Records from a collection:
--------------------------------------------------
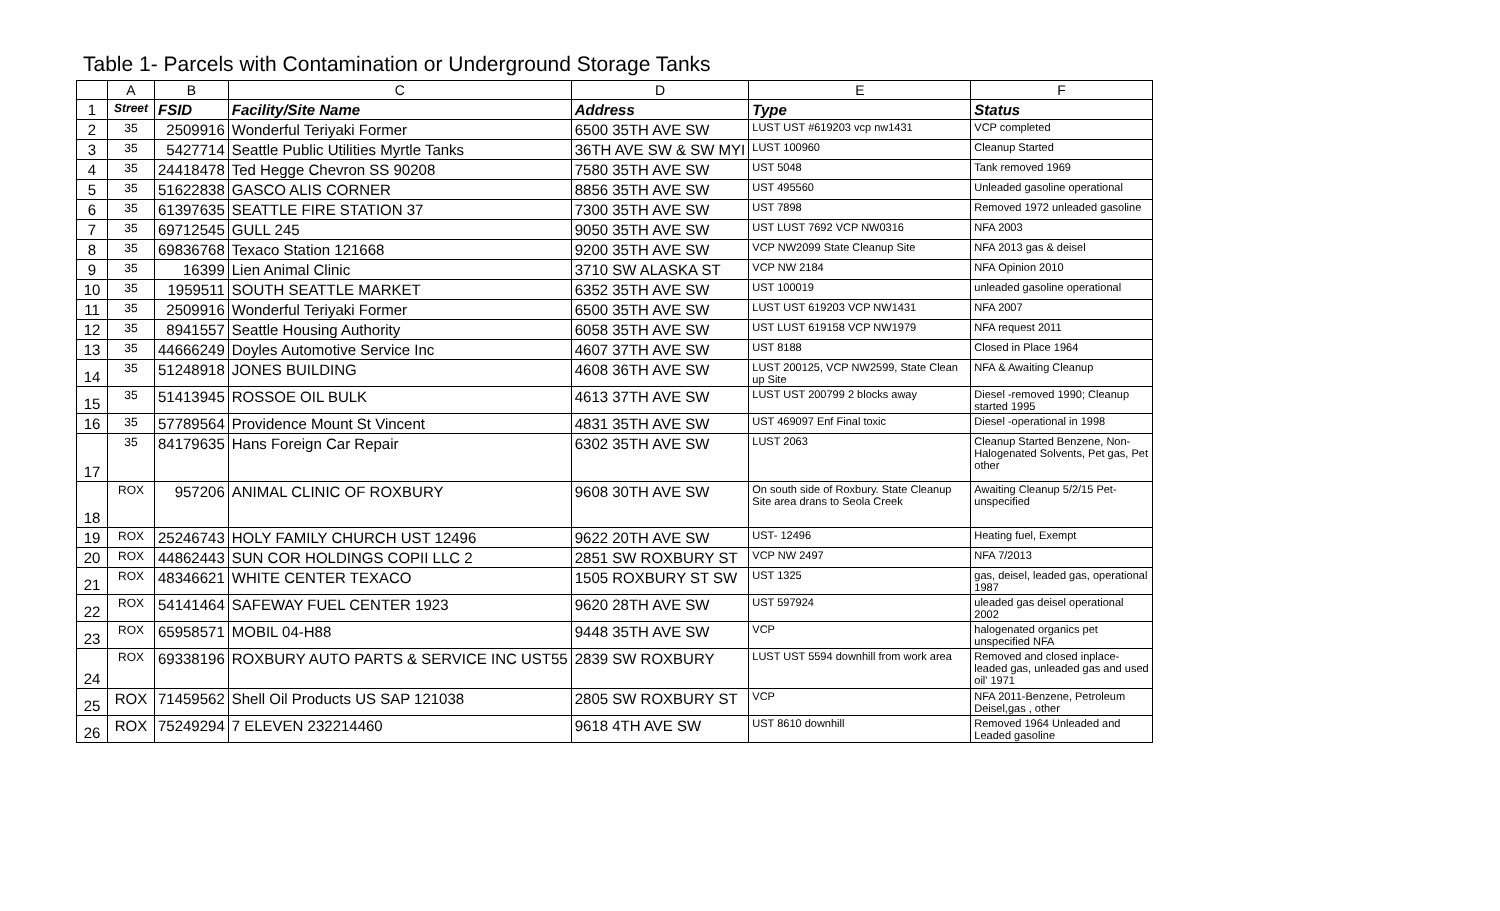Table 1- Parcels with Contamination or Underground Storage Tanks
| | A | B | C | D | E | F |
| --- | --- | --- | --- | --- | --- | --- |
| 1 | Street | FSID | Facility/Site Name | Address | Type | Status |
| 2 | 35 | 2509916 | Wonderful Teriyaki Former | 6500 35TH AVE SW | LUST UST #619203 vcp nw1431 | VCP completed |
| 3 | 35 | 5427714 | Seattle Public Utilities Myrtle Tanks | 36TH AVE SW & SW MYI | LUST 100960 | Cleanup Started |
| 4 | 35 | 24418478 | Ted Hegge Chevron SS 90208 | 7580 35TH AVE SW | UST 5048 | Tank removed 1969 |
| 5 | 35 | 51622838 | GASCO ALIS CORNER | 8856 35TH AVE SW | UST 495560 | Unleaded gasoline operational |
| 6 | 35 | 61397635 | SEATTLE FIRE STATION 37 | 7300 35TH AVE SW | UST 7898 | Removed 1972 unleaded gasoline |
| 7 | 35 | 69712545 | GULL 245 | 9050 35TH AVE SW | UST LUST 7692 VCP NW0316 | NFA 2003 |
| 8 | 35 | 69836768 | Texaco Station 121668 | 9200 35TH AVE SW | VCP NW2099 State Cleanup Site | NFA 2013 gas & deisel |
| 9 | 35 | 16399 | Lien Animal Clinic | 3710 SW ALASKA ST | VCP NW 2184 | NFA Opinion 2010 |
| 10 | 35 | 1959511 | SOUTH SEATTLE MARKET | 6352 35TH AVE SW | UST 100019 | unleaded gasoline operational |
| 11 | 35 | 2509916 | Wonderful Teriyaki Former | 6500 35TH AVE SW | LUST UST 619203 VCP NW1431 | NFA 2007 |
| 12 | 35 | 8941557 | Seattle Housing Authority | 6058 35TH AVE SW | UST LUST 619158 VCP NW1979 | NFA request 2011 |
| 13 | 35 | 44666249 | Doyles Automotive Service Inc | 4607 37TH AVE SW | UST 8188 | Closed in Place 1964 |
| 14 | 35 | 51248918 | JONES BUILDING | 4608 36TH AVE SW | LUST 200125, VCP NW2599, State Clean up Site | NFA & Awaiting Cleanup |
| 15 | 35 | 51413945 | ROSSOE OIL BULK | 4613 37TH AVE SW | LUST UST 200799 2 blocks away | Diesel -removed 1990; Cleanup started 1995 |
| 16 | 35 | 57789564 | Providence Mount St Vincent | 4831 35TH AVE SW | UST 469097 Enf Final toxic | Diesel -operational in 1998 |
| 17 | 35 | 84179635 | Hans Foreign Car Repair | 6302 35TH AVE SW | LUST 2063 | Cleanup Started Benzene, Non-Halogenated Solvents, Pet gas, Pet other |
| 18 | ROX | 957206 | ANIMAL CLINIC OF ROXBURY | 9608 30TH AVE SW | On south side of Roxbury. State Cleanup Site area drans to Seola Creek | Awaiting Cleanup 5/2/15 Pet- unspecified |
| 19 | ROX | 25246743 | HOLY FAMILY CHURCH UST 12496 | 9622 20TH AVE SW | UST- 12496 | Heating fuel, Exempt |
| 20 | ROX | 44862443 | SUN COR HOLDINGS COPII LLC 2 | 2851 SW ROXBURY ST | VCP NW 2497 | NFA 7/2013 |
| 21 | ROX | 48346621 | WHITE CENTER TEXACO | 1505 ROXBURY ST SW | UST 1325 | gas, deisel, leaded gas, operational 1987 |
| 22 | ROX | 54141464 | SAFEWAY FUEL CENTER 1923 | 9620 28TH AVE SW | UST 597924 | uleaded gas deisel operational 2002 |
| 23 | ROX | 65958571 | MOBIL 04-H88 | 9448 35TH AVE SW | VCP | halogenated organics pet unspecified NFA |
| 24 | ROX | 69338196 | ROXBURY AUTO PARTS & SERVICE INC UST55 | 2839 SW ROXBURY | LUST UST 5594 downhill from work area | Removed and closed inplace- leaded gas, unleaded gas and used oil' 1971 |
| 25 | ROX | 71459562 | Shell Oil Products US SAP 121038 | 2805 SW ROXBURY ST | VCP | NFA 2011-Benzene, Petroleum Deisel,gas , other |
| 26 | ROX | 75249294 | 7 ELEVEN 232214460 | 9618 4TH AVE SW | UST 8610 downhill | Removed 1964 Unleaded and Leaded gasoline |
--------------------------------------------------
* What you are asked to do
What is needed is an exact copy of the lines above, from the one containing "495560 | Unleaded gasoline operational |" through the one containing "NW0316 | NFA 2003 |", with nothing added.

* Problem solution
| 5 | 35 | 51622838 | GASCO ALIS CORNER | 8856 35TH AVE SW | UST 495560 | Unleaded gasoline operational |
| 6 | 35 | 61397635 | SEATTLE FIRE STATION 37 | 7300 35TH AVE SW | UST 7898 | Removed 1972 unleaded gasoline |
| 7 | 35 | 69712545 | GULL 245 | 9050 35TH AVE SW | UST LUST 7692 VCP NW0316 | NFA 2003 |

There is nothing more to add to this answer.